SPAIN has entered a technical recession after registering two consecutive quarters of negative growth.
Between April and June, the country’s GDP dropped by a staggering 18.5%, the largest collapse of its kind since records began in 1970.
According to the National Statistics Institute, the second-largest ever drop in GDP was registered in the first quarter of this year, when it fell by 5.2%.
It is Spain’s third time facing a recession after entering one in the 2008 crisis and again in 2011, the latter of which it did not exit until 2013.
But it’s no surprise to economists given that the state of alarm, entered on June 21, practically froze almost every aspect of the economy.
In two weeks in April the whole country was paralysed, with only essential services allowed to work.
But the drop in GDP of 18.5% in the second quarter is greater than that of other big EU players.
Germany saw a 10.1% fall in the same period and France 13.8%.
Much of the damage to Spain’s economy has been a drop in household consumption of 21% between April and June.
Investment in the same period dropped by 22.3% while exports plummeted by 33.5% and imports by 28.8%.

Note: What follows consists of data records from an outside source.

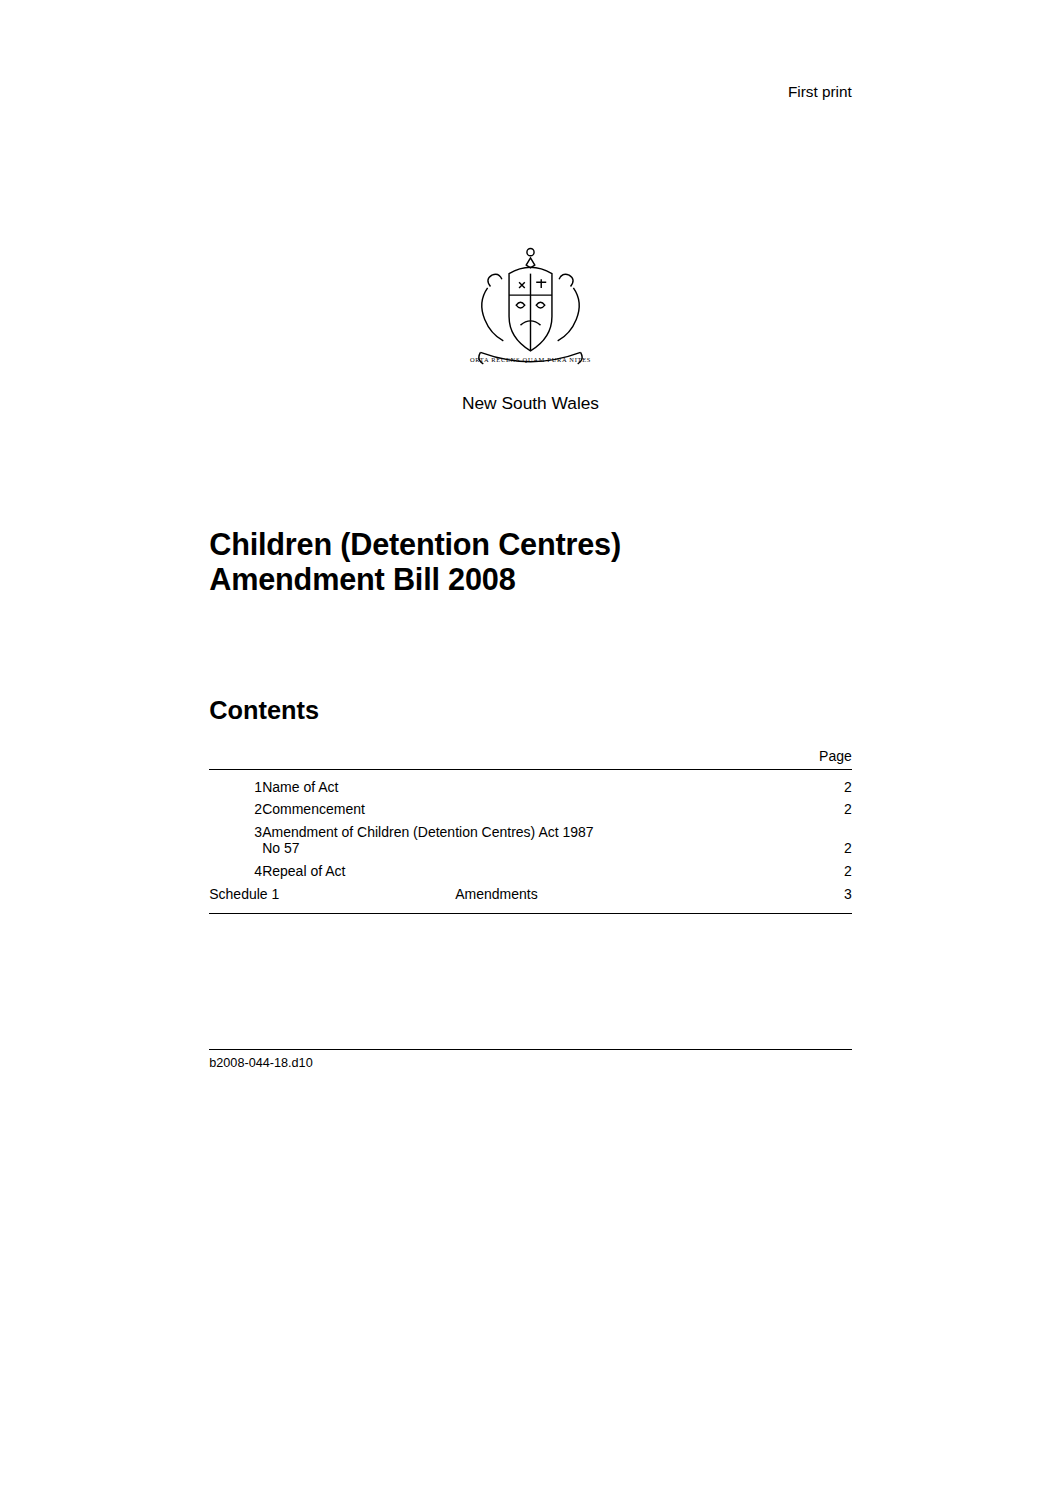First print
New South Wales
Children (Detention Centres)
Amendment Bill 2008
Contents
| | Page |
| --- | --- |
| 1 | Name of Act | 2 |
| 2 | Commencement | 2 |
| 3 | Amendment of Children (Detention Centres) Act 1987 No 57 | 2 |
| 4 | Repeal of Act | 2 |
| Schedule 1 | Amendments | 3 |
b2008-044-18.d10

Meanwhile employment, in terms of hours worked, fell by 21.4% in the second quarter compared to the first.
And compared to the second quarter of 2019, hours worked fell by 24.8%.
The number of full time jobs, meanwhile, fell by 18.5% in the second quarter of 2020, meaning a loss of almost 3.4 million jobs.
The third quarter is likely to look bleak given the failure of the vital tourism industry to recuperate its losses.
Tourism bosses had hoped to pick things back up in August but the adding of Spain to the UK’s quarantine list has thrown cold water on those plans.
The Costa del Sol was hoping to achieve a 40% occupancy rate in its hotels next month but that forecast will now be slashed, with scores of hotels deciding to close following a wave of British cancellations.